What About Rivets

Blind rivets (also called POP rivets, a brand name) let you permanently assemble pieces. Use aluminum rivets for low weight. You need a blind rivet tool to use the rivets. The tool isn’t very expensive, and it’s sold with the rivet fasteners at your hardware store.

The downside to blind rivets is that construction is permanent. You cannot disassemble the robot unless you drill out the rivets. If disassembly is required, select a drill bit slightly smaller than the original hole. Drill out the center of the rivet. If the rivet post won’t come out, use a small screw extractor (available at hardware stores), then pull out the remaining metal pieces.

Using Blind Rivets

To use, the rivet is first inserted and locked into place in the tool. The end of the rivet is pushed through the materials to be joined. Squeezing the handle of the rivet tool mushrooms the two ends of a metal sheath, creating a firm, fastened joint. The center post then breaks off, leaving only the sheath.

Blind rivets come in various sizes and lengths. Choose the length based on the thickness of the materials to be joined. Bigger-diameter rivets are used when you need extra holding power.

Introducing the Plastic Push Rivet

A similar idea, but not as permanent, are plastic push rivets.
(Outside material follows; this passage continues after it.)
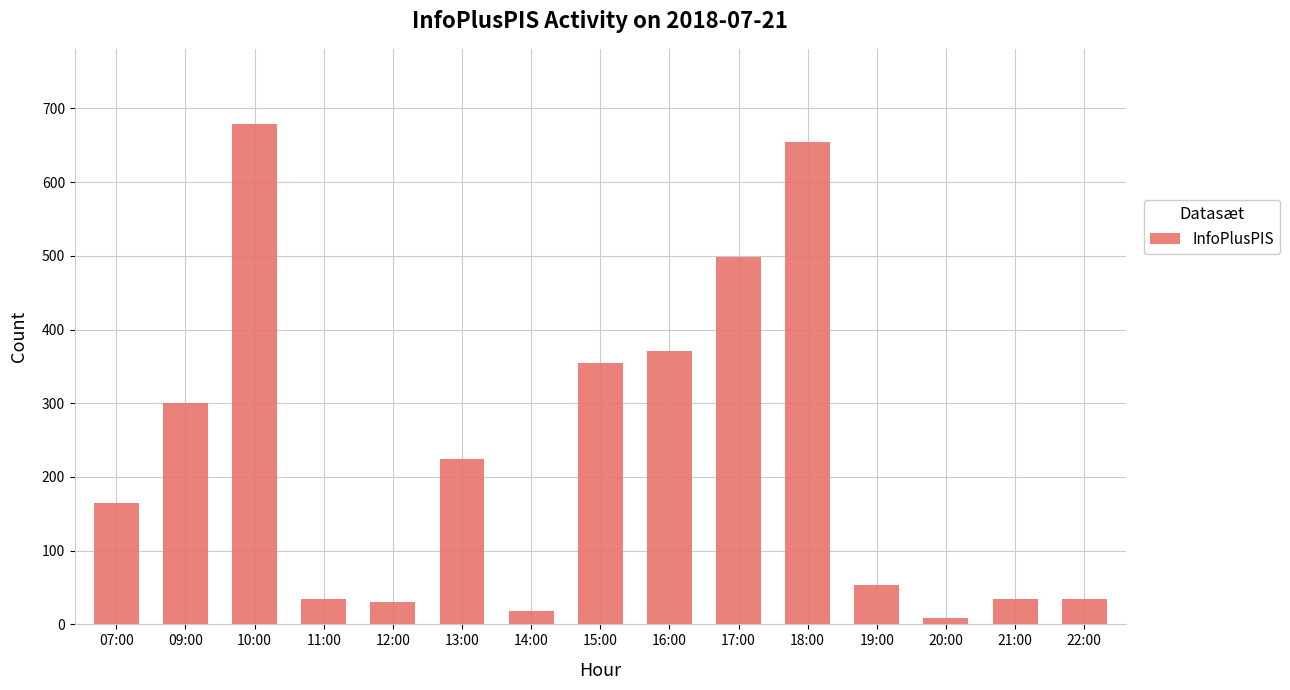

How many distinct data groups are displayed?

1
These are constructed out of plastic (obviously), using a head on one end and a bifurcated or pronged shank on the other. (Okay, I have to admit that I’ve always wanted to use the word “bifurcated” in a sentence!)

To use, you press the parts of the shank together and push through the holes of the material you wish to join. Assuming the correct length of rivet, the prongs spread out on the other end of the material, locking things into place.

To work properly, the length of the rivet must match the thickness of the materials being joined.